C’è però una profonda differenza fra quella conseguita domenica 19 ottobre e le cinque precedenti. Quella di Raul Fernandez è giunta con la struttura satellite, messa in piedi in fretta e furia dopo il cappottamento del Sepang Racing Team a fine 2023. Trackhouse racing si gode il successo e un plauso va anche a Davide Brivio, il quale sta assumendo i contorni del ‘Re Mida’. Ovunque metta mano, trasforma in oro quanto viene toccato.

D’accordo, nella MotoGP odierna il confine tra squadra ufficiale e struttura privata si è fatto molto labile, soprattutto se i mezzi utilizzati sono i medesimi. Però, quando a vincere non è il Factory Team, bensì una moto inserita in un’entità satellite, ci si trova di fronte al segnale di come quel progetto sia di qualità.

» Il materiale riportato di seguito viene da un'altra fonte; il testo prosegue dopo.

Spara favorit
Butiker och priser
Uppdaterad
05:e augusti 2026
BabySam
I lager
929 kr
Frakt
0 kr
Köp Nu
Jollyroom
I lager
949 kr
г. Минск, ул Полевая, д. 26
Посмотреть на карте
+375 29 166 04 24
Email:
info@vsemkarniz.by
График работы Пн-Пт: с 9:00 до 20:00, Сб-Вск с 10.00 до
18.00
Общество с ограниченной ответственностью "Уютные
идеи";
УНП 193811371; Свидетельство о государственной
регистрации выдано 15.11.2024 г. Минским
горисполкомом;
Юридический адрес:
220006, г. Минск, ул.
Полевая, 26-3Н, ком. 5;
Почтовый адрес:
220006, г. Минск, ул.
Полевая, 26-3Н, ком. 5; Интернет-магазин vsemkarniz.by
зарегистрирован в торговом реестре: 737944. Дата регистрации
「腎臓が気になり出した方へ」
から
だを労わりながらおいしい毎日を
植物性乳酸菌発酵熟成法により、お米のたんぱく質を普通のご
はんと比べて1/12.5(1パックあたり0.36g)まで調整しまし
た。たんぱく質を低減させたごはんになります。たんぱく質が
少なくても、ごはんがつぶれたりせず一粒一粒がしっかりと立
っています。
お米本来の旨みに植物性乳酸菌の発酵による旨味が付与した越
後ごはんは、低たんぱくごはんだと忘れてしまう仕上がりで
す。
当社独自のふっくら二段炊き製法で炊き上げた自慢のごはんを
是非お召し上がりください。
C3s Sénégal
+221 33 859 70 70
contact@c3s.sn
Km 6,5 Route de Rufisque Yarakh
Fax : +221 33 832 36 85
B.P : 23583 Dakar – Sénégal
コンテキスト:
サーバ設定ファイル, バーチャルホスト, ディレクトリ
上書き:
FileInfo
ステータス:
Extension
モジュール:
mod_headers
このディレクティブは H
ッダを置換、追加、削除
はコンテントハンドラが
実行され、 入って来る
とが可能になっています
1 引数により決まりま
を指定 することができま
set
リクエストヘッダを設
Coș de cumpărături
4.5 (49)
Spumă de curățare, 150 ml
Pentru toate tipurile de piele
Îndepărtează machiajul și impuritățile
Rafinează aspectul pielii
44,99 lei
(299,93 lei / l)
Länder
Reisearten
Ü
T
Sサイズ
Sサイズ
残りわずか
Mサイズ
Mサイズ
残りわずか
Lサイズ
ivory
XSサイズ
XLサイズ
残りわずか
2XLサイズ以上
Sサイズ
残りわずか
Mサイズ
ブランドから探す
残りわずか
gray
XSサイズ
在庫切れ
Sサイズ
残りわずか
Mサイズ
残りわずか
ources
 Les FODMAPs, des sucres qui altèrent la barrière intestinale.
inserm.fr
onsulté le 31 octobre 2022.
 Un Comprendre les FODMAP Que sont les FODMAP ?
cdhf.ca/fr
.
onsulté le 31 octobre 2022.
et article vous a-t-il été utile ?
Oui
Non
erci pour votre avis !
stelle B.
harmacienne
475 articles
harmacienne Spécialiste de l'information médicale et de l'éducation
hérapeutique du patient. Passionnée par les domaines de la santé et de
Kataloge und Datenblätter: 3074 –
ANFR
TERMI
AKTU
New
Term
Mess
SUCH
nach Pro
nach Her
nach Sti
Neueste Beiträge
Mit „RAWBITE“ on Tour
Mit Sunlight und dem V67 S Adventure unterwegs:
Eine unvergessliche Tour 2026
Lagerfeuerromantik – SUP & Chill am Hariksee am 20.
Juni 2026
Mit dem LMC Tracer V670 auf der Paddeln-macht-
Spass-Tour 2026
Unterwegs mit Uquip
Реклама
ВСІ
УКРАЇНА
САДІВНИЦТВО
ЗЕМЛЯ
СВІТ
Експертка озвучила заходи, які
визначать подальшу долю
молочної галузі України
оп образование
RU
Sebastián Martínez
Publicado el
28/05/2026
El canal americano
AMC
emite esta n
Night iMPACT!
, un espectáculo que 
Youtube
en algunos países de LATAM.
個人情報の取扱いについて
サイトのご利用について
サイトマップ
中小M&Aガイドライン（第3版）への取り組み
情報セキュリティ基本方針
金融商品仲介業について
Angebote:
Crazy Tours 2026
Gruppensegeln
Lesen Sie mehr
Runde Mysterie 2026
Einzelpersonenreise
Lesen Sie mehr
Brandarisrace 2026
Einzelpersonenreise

Aprilia ha vinto e stravinto nelle categorie inferiori, soprattutto negli anni ’90, quando il Motomondiale aveva dinamiche diverse da quelle attuali. La 125cc e la 250cc non erano “classi minori” come le attuali Moto3 e Moto2, bensì differenti espressioni del motociclismo di alto livello. Non valevano la 500cc, ma si parlava di contesti fatti della stessa pasta.

Avendo scomodato ‘Re Mida’ in precedenza, si può affermare che tra la ‘mezzo litro’, la ‘quarto di litro’ e l’’ottavo di litro’ intercorresse la stessa differenza che può esserci fra diverse qualità di oro, cambiavano i carati. Viceversa, l’attuale MotoGP è l’unico contesto aureo, mentre Moto2 e Moto3 sono fatte di metalli meno pregiati.

Aprilia sapeva imporsi in quei contesti, ma al livello più alto faceva la figura del vaso di coccio in mezzo a quelli forgiati con l’acciaio giapponese. La Casa di Noale usciva costantemente in frantumi dal confronto diretto con Honda, Yamaha e Suzuki. Poi, quando arrivò la rivoluzione dei quattro tempi, incappò in un buco nell’acqua, tanto da essere spinta al ritiro.

Il rientro è stato sofferto, ma ormai da un quadriennio si parla di una realtà vincente, almeno sulla gara secca. L’ambizione dichiarata è però quella di diventare davvero grande, di conquistare il Mondiale. Ebbene, quanto stiamo vedendo nel 2025 dimostra come Aprilia ci possa davvero provare.

La moto c’è, i piloti anche, soprattutto se Jorge Martin dovesse mettere “la testa a posto” e tornare quello del biennio 2023-2024. Però Marco Bezzecchi non è da meno, anche lui deve mettere “la testa a posto”, nel senso di maturare definitivamente. Il talento c’è, è unanimemente riconosciuto, bisogna solo metterlo a frutto.

Ci si dimentica troppo facilmente di come Aprilia sia espressione del Gruppo Piaggio, un colosso dell’industria motoristica nostrana. Tutto italiano, senza proprietà di ascendente teutonico, americano od olandese. Un orgoglio tricolore, in tutto e per tutto. MV Agusta è stata il passato, Ducati è il presente. Aprilia sarà il futuro? Magari non domani (2026), ma il dopodomani (2027) è terra incognita, tutta da conquistare. Come lo fu l’Australia in un tempo andato.